We were gone 30 hours. It was lovely, but not nearly long enough to do either of us any good. It is time to recommit ourselves to our marriage by taking a break from parenthood.
Leaving the kids overnight has been difficult for me, even though I often long for solitude. I want to get away and relax, read a book, do grown up things; but as commitment time draws near I usually back away. Irrational worries preclude me from being able to escape.
Will the person/s taking care of my beautiful children have enough patience to get through the really difficult behavior issues that will arise?I see you nodding your head. It's a trap that we allow ourselves to fall into. I am doing my darndest to avoid the pitfall this time, and so far I am happily making plans to be alone with the man I married without too much fear of those things happening. My parents will be with the kids, and I am confident that Mom and Dad can handle just about anything my kids can dish out. Besides, Ian and Ainsley usually behave quite well for Noni and Papa.
Will the kids have difficulty falling asleep because I am not there to kiss them good-night?
Will Ainsley backslide on her potty training?
Will "the schedule" be adhered to?
Will medications be administered properly?
If Ian freaks out, will his behavior be dealt with properly (i.e., the way I do it)?
Will I miss them so terribly that I won't have a good time?
What if one of them gets sick or hurt?
The last few years have been difficult on our marriage. Steve and I handled the autism diagnoses very differently. Until recently, I was deeply hurt by the way he had handled it for the first year. I needed him to be strong and supportive. He needed to bury himself in work and spend less time at home. I read everything I could to try to help Ian, and Steve waited for me to tell him what to do. Not only were we not on the same page, we weren't even in the same book. But that was then.
Now I see that we all handle family stresses differently. No one is right or wrong. We made it through the heartbreaking beginning, coping in a manner familiar to each of us. Now we work well together when it comes to the kids. Co-captains coaching the family team.
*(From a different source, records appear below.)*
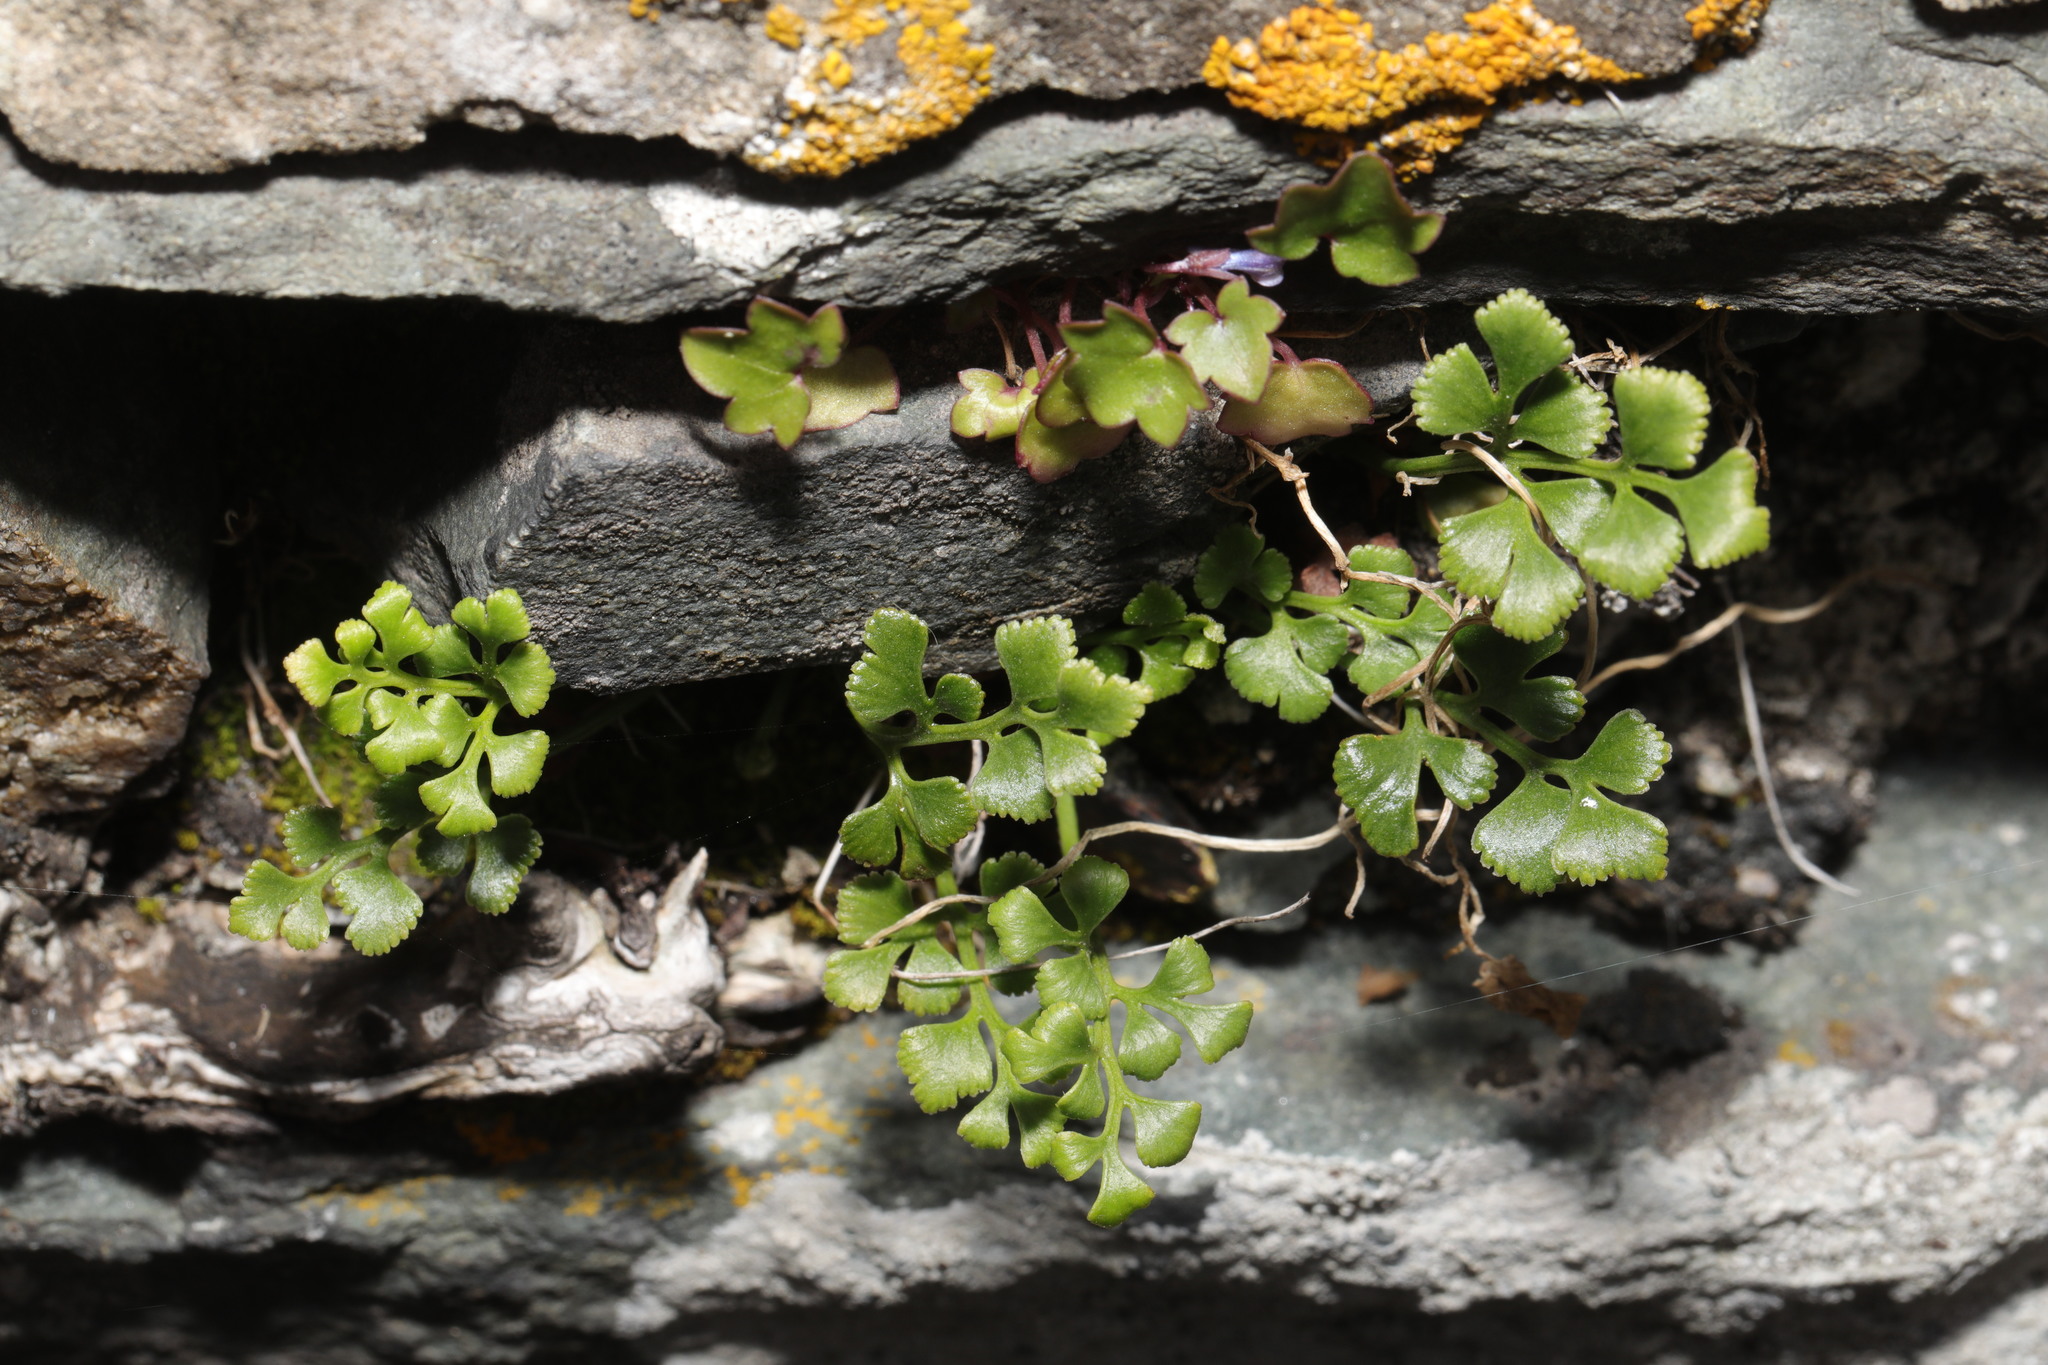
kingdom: Plantae
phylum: Tracheophyta
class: Polypodiopsida
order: Polypodiales
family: Aspleniaceae
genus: Asplenium
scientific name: Asplenium ruta-muraria
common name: Wall-rue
It is so easy to neglect a marriage when one of your children has issues that command your attention 24/7. I believe this is true for EVERY COUPLE DEALING WITH AUTISM IN THEIR FAMILY. You become exhausted with the day-to-day activities and problem solving. Connecting as a couple loses its priority status. You hope each day that your partner will understand that you still love him, but the kids have wiped you out emotionally and physically and you just want to sleep uninterrupted at least one night a month. You hope he will understand enough so that yours won't become one of the many marriages that crumble under the strain of caregiving.
When he talks about his troubling day at the office, you try to listen and be supportive and say something other than "uh huh", but your mind is consumed by your own worries for the kids, the meltdowns, the tears, the number of poopy butts you wiped that day, and the loads of laundry on your bed waiting to be folded. You are mentally ticking off your to-do list, and planning the day for tomorrow. Will it snow again and make it difficult to get to the doctor's office? Did I pay the gas bill? Where did I leave the checkbook? Will the new specialist take credit cards? I hope the dry cleaner is open when we leave in the morning. Great! Another wet diaper! Up we go, get this one changed and hope one of us gets to eat dinner before 10:00. Need to sit down with Ian to go over the social story about the new doctor. Bath time in 10 minutes...
And that is what your brain goes through every hour of the day that you are conscious. The marriage will just have to wait.
So it goes, day after day, week after week, month after month, into one year, then two. One night you awaken in the early hours and realize you are sleeping as far apart on the bed as you can get. You can't even remember the last time the two of you kissed affectionately. You lie there, thinking about the things you've been missing that were once there. Do they still exist? Do we need therapy to find them again? (Who the hell has time for therapy, anyway? If we had time to see a counsellor, we could spend it going out on a date instead.) You scoot over to his side of the bed, put your arm around his waist, kiss the back of his neck, and snuggle close. He awakens enough to reach up and hold your hand.
That is when you know that it is still there...the partnership has survived, even though it hasn't been nurtured the way it should. You take a deep breath and fall gently back to sleep, knowing you will make the time to make it work. This time you won't let the anxieties and fears keep you from strengthening one of the best things your family has going for it.
I know I am not the only mother who feels this way. If what I have just described sounds familiar to you, then you need to plan a get-away with your spouse...soon! And if you see Steve and me walking along a beach in a few weeks, wave at me so I know you did something positive for your family too.

1 comment:
2nd time in 7 years - yikes! I know it's easy for me to say, as one of the daddies/husbands here in bloggerland, but the kids will survive. Go for it! Enjoy every minute, it's a must for your family.